I had the same reaction as Christopher Taylor. Lots of organisms disperse themselves at the expense of others, not least plants whose seeds are tucked into a burr or other kind of sticker that clings to fur or feathers. And lice... The snails are a cool example, and I was glad to read about them, but this is hardly a phenomenon that "has never been described before."
also same reaction as J. Dusheck and Christopher Taylor, what about the hummingbirds who hitch rides across the gulf of Mexico in the feathers of geese?
Those are all good points. This is a direct quote from the paper, although I'm more than happy for people to point out if it's wrong:
To my knowledge, this is the first reported case of âhitchhikingâ behaviour that shifts the cost of migration onto other organisms while reaping the benefit. This case is, I believe, unique, not only among diadromous animals with marine and freshwater periods, but also among other forms of obligatory migration.
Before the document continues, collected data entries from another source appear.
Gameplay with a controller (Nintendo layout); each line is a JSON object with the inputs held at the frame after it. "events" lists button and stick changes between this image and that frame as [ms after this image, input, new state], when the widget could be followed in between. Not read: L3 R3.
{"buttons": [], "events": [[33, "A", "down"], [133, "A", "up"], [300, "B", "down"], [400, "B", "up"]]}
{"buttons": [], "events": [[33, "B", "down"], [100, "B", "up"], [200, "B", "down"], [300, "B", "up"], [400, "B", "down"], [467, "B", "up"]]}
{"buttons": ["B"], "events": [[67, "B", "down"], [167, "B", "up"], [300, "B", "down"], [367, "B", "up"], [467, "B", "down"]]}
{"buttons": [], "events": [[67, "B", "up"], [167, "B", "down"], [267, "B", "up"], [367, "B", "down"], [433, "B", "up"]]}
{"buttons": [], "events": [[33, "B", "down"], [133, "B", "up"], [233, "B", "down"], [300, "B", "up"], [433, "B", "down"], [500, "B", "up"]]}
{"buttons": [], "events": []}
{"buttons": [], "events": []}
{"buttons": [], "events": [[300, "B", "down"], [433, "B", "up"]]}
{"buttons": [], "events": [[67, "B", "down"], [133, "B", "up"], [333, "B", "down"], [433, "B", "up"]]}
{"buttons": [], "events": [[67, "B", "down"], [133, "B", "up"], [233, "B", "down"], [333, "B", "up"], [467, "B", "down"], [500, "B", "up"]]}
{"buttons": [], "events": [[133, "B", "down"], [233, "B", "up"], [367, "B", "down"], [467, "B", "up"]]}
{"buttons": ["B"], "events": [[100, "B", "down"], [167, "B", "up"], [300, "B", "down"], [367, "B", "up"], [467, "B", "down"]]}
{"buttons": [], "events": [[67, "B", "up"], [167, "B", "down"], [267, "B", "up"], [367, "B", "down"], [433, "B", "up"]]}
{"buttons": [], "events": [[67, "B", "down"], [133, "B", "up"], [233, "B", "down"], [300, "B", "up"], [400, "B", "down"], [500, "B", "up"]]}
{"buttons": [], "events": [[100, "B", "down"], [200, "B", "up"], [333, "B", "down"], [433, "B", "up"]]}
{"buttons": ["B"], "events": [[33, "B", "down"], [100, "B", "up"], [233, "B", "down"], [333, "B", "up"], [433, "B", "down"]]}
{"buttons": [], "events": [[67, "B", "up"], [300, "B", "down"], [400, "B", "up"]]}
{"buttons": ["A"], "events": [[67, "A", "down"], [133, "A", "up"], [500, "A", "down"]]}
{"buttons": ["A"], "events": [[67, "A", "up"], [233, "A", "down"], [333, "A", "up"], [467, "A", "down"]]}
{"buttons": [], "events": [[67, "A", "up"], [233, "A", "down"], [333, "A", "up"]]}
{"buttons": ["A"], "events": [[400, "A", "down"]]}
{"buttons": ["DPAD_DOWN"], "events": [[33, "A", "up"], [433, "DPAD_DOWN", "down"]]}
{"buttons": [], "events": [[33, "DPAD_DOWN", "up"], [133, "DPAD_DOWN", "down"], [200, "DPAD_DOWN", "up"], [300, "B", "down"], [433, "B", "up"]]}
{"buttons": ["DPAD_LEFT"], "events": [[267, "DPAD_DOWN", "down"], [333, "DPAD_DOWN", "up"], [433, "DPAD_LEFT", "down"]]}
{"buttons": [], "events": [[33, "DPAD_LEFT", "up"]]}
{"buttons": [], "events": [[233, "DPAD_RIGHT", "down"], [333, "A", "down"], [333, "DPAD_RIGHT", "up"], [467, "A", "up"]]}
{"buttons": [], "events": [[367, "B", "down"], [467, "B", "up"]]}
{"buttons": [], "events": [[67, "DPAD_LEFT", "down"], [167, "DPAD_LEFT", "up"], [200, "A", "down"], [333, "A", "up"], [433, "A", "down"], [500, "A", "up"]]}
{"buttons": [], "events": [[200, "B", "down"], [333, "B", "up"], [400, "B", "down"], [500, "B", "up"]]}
I hate to beat a dead horse...so instead I will make a redundant point. Sphaeriid clams (=pea/fingernail) clams are a little smaller than their names would suggest and live in various freshwater habitats and some species specialize in temporary waterbodies. I had heard that they can be dispersed by water birds and frogs but I was sort of dubious about it. It just seemed like one of those accidental incidents magnified by over exaggerated hypothetical claims until someone showed me a Northern Leopard Frog, hundreds of meters from water, with a clam clamped onto its toe. I'm a believer now.
But why is the larger snail making the journey?
Schistosomiasis is spread by a parasitic worm that uses humans to distribute eggs into bodies of water near the snails in which they develop into the flukes which infect more people.